Let $$ f$$ be a function on the real numbers such that $$f(x-4) = 9x^3 + 1.$$ What is $$f(6)$$?

We let $$x-4 = 6$$ and find $$ x = 10$$. Then, $$ f(6) = f(10 - 4) = 9(10)^3 + 1 = 9001$$.

Prove that $$ x^2 \equiv y^2 \hspace{.02in} (\text{mod } p)$$ if and only if $$ x \equiv y \hspace{.02in} (\text{mod }p)$$ or $$ x \equiv -y \hspace{.02in} (\text{mod }p)$$ where $$p$$ is prime.

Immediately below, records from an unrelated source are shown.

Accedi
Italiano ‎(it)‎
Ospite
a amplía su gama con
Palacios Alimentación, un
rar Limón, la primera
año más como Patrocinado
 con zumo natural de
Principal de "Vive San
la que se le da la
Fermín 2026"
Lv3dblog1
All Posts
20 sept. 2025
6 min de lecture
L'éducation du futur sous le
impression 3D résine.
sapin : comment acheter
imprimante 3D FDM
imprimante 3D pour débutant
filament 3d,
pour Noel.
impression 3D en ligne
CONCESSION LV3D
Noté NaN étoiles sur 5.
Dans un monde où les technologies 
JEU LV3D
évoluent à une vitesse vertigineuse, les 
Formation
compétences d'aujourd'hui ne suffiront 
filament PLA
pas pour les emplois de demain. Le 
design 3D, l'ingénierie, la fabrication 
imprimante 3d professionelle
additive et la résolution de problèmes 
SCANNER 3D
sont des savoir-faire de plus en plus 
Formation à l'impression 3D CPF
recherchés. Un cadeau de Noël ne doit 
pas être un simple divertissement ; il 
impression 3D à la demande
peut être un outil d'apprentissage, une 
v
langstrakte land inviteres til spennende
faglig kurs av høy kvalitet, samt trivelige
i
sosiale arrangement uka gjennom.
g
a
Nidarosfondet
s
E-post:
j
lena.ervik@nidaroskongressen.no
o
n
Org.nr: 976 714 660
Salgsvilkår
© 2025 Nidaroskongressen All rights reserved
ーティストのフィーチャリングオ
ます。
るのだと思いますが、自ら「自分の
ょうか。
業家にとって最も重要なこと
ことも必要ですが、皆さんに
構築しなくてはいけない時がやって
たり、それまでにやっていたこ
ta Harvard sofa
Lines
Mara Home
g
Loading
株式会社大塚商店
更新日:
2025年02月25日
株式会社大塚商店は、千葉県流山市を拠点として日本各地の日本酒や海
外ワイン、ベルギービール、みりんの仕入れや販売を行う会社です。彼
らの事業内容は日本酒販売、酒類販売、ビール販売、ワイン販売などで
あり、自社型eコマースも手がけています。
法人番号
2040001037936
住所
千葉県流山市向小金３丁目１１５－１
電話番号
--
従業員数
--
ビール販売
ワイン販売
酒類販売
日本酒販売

We recall that $$ a \equiv b \hspace{.02in} (\text{mod } n)$$ if and only if $$n \mid (a-b)$$. Then, $$ x^2 \equiv y^2 \hspace{.02in} (\text{mod } p)$$ if and only if $$ p \mid (x^2-y^2)$$. By factoring the difference of squares, we get $$ x^2 \equiv y^2 \hspace{.02in} (\text{mod } p)$$ if and only if $$ p \mid (x+y)(x-y)$$. Since $$p$$ is prime, either $$ p \mid (x+y)$$ or $$ p \mid (x-y) $$. Using the same identity that we started this proof with, $$ p \mid (x+y)$$ if and only if $$ x \equiv y \hspace{.02in} (\text{mod } p)$$, and $$ p \mid (x-y)$$ if and only if $$ x \equiv -y \hspace{.02in} (\text{mod } p)$$. Therefore, we conclude that for a prime $$p$$, $$ x^2 \equiv y^2 \hspace{.02in} (\text{mod } p)$$ if and only if $$ x \equiv y \hspace{.02in} (\text{mod }p)$$ or $$ x \equiv -y \hspace{.02in} (\text{mod }p)$$ .

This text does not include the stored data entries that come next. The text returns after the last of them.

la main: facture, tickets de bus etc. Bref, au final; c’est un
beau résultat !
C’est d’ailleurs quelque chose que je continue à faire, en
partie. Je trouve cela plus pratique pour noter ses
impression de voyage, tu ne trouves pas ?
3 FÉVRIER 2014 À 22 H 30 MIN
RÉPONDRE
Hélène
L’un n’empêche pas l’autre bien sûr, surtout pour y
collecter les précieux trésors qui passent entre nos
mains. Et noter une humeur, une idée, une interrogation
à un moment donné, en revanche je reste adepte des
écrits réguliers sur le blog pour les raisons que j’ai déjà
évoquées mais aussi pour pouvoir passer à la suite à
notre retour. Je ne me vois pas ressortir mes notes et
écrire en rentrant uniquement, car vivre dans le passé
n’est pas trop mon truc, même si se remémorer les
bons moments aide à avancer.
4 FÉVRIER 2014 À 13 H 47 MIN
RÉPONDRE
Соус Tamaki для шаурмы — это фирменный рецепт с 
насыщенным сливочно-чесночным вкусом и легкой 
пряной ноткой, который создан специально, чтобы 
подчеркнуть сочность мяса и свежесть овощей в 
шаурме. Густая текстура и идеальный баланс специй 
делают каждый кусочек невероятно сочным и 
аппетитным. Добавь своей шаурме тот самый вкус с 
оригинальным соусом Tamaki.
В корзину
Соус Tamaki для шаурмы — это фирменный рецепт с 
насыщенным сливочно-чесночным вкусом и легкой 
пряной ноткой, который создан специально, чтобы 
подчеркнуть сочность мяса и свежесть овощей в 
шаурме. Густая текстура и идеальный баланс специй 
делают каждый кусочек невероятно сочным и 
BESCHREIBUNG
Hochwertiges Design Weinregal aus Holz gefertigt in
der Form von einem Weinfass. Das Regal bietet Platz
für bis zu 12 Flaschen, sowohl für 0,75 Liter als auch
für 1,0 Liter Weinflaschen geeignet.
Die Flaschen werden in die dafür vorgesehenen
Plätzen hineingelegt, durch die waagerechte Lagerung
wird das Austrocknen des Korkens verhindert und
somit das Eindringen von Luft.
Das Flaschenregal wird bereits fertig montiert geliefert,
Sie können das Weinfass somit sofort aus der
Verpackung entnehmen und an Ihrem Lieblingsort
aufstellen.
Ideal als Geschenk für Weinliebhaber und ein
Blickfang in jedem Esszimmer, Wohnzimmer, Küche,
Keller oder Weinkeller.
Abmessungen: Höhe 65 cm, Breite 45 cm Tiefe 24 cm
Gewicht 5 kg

Identify the degree of the polynomial $$ 21x^3 - 9x^2 + 63x - 27$$ and find its real zeroes.

The degree is the value of the highest powered variable in the polynomial, so the degree of the given polynomial is 3. To find the zeroes, we can graph the function or factor the polynomial. We demonstrate factoring the polynomial: Next, we notice that both the first and the third terms are divisible by 7 and that both the second and third terms are divisible by 3, so we consider factoring by grouping. 21 and 9 are both divisible by 3, and 63 and 27 are both divisible by 9, and factoring those out of the coefficients give us $( 3(7x^3 - 3x^2) + 9(7x - 3) $) We also factor out $$ x^2 $$ from the first two terms $( 3x^2(7x - 3) + 9(7x - 3) $) And by grouping we get $( (3x^2 + 9)(7x - 3)$) Now by letting each of those terms equal to zero $( 3x^2 + 9 = 0, \quad 7x-3 = 0 $) we find $$ x^2 = -3$$ and $$x = \frac{3}{7}$$ so the only real solution to the given polynomial is $$x = \frac{3}{7}$$.